Insulin-Activated Signaling Pathway and GLUT4 Membrane Translocation in hiPSC-Derived Cardiomyocytes

Abstract

Human induced pluripotent stem cell-derived cardiomyocytes (hiPSC-CM) are a cell model now widely used to investigate pathophysiological features of cardiac tissue. Given the invaluable contribution hiPSC-CM could make for studies on cardio-metabolic disorders by defining a postnatal metabolic phenotype, our work herein focused on monitoring the insulin response in CM derived from the hiPSC line UKBi015-B. Western blot analysis on total cell lysates obtained from hiPSC-CM showed increased phosphorylation of both AKT and AS160 following insulin treatment, but failed to highlight any changes in the expression dynamics of the glucose transporter GLUT4. By contrast, the Western blot analysis of membrane fractions, rather than total lysates, revealed insulin-induced plasma membrane translocation of GLUT4, which is known to also occur in postnatal CM. Thus, these findings suggest that hiPSC-derived CMs exhibit an insulin response reminiscent to that of adult CMs regarding intracellular signaling and GLUT4 translocation to the plasma membrane, representing a suitable cellular model in the cardio-metabolic research field. Moreover, our studies also demonstrate the relevance of analyzing membrane fractions rather than total lysates in order to monitor GLUT4 dynamics in response to metabolic regulators in hiPSC-CMs.

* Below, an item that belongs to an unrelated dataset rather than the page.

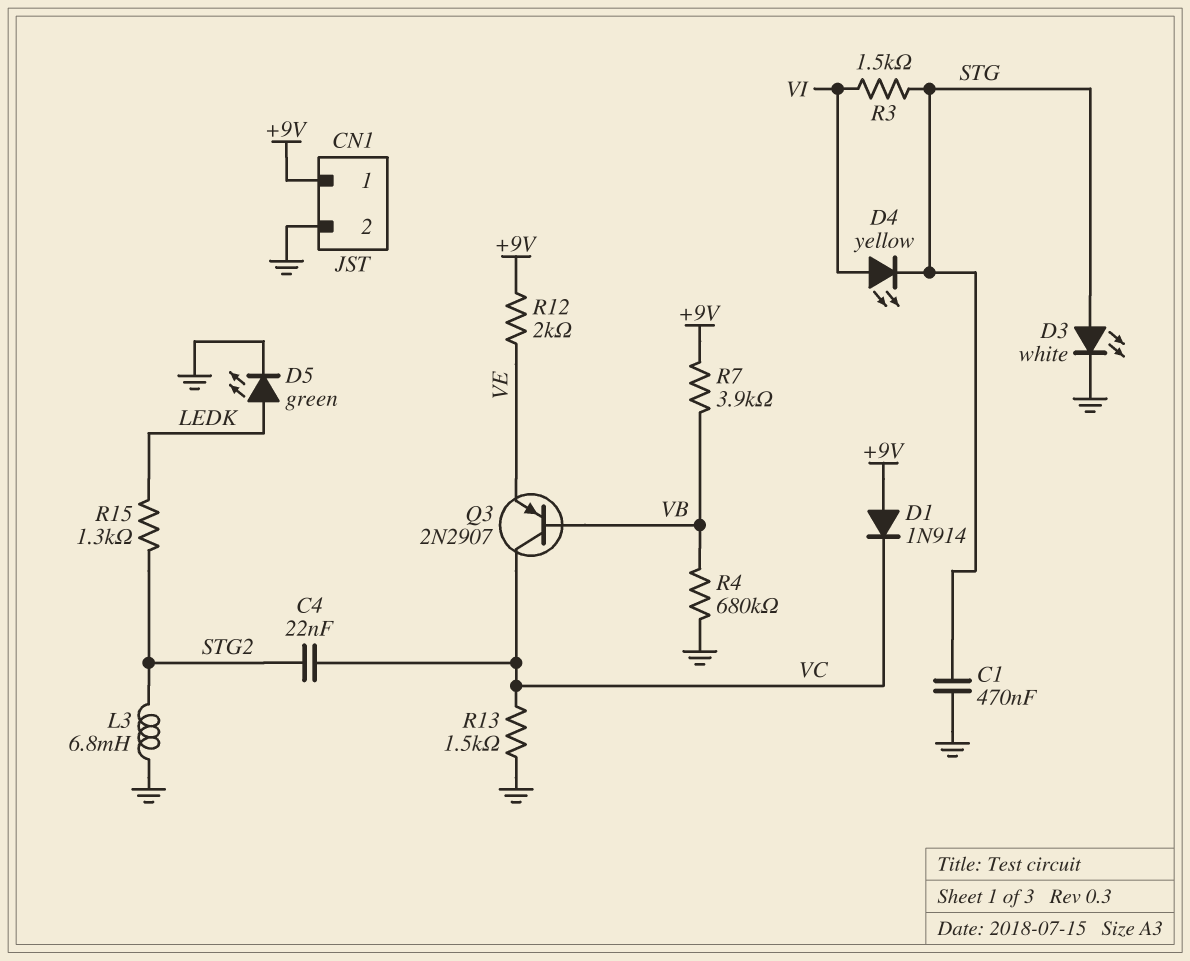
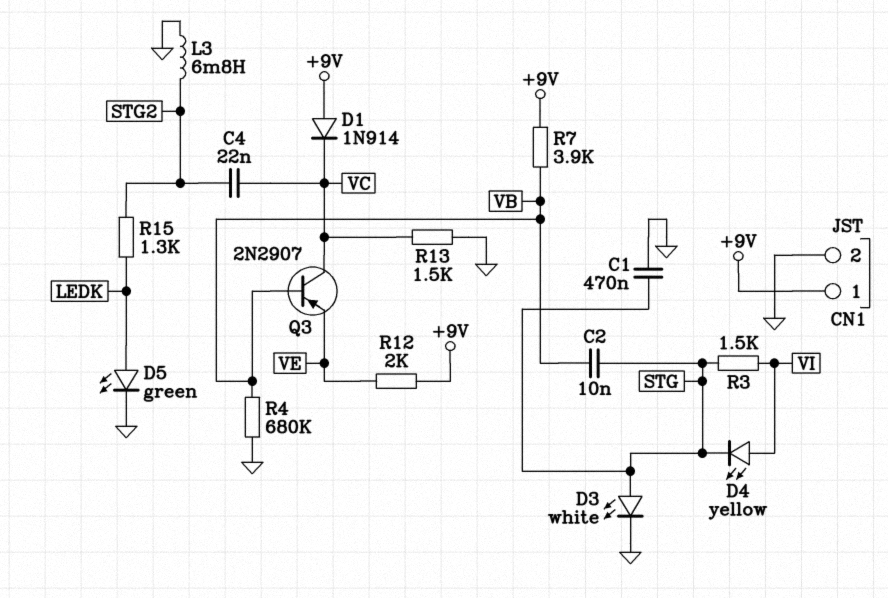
C2: none -> 10nF (STG, VB)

Keywords: GLUT4; cardiac maturation; cardiomyocyte; hiPSC-CM; insulin; lactate medium; metabolism; plasma membrane translocation; postnatal cardiac cell.

Figure 1

Differentiated hiPSC-CMs show core elements of the insulin signaling pathway. (a) Schematic representation of the differentiation protocol. Cells were differentiated with standard protocol, and then, from days 11 to 14, incubated with lactate medium before the experiments. Bright field acquisitions of undifferentiated (left) and differentiated (right) cells (20×, scale bar 5 µm). Bar graph and representative blots of lactate-purified hiPSC-CMs treated or not with insulin (INS, 100 nM, 30 min) showing (b,c) pAKT/AKT (CTRL: 100.00; INS: 136.86 ± 9.80) and (d,e) pAS160/AS160 (CTRL: 100.00; INS: 137.93 ± 8.12). n = 3 independent experiments, * p < 0.05; ** p < 0.01.

Figure 2

Lactate-purified hiPSC-CMs show significant GLUT4 membrane translocation after insulin stimulation. Bar graph and representative blots of (a,b) total lysates and (c,d) membrane fractions showing higher GLUT4 levels in membrane fractions of insulin-treated cells. GLUT1 shows no variations after insulin stimulation. (Total lysates: CTRL-GLUT4: 100.00; INS-GLUT4: 97.33 ± 14.33, CTRL-GLUT1: 72.18 ± 12.04; INS-GLUT1: 79.51 ± 22.60; Membrane fractions: CTRL-GLUT4: 100.00; INS-GLUT4: 150.34 ± 5.49, CTRL-GLUT1: 57.26 ± 14.42; INS-GLUT1: 61.04 ± 17.60). (e) Representative immunostaining showing GLUT4 membrane translocation in insulin-treated cells (white arrows) (40×, scale bar 10 µm), and (f) the bar graph summarizing the immunofluorescence experiments analysis in 34 α-actinin-positive cells for both conditions (CTRL: 1.00 ± 0.13; INS: 2.31 ± 0.28). n = 3 independent experiments, * p < 0.05; *** p < 0.001.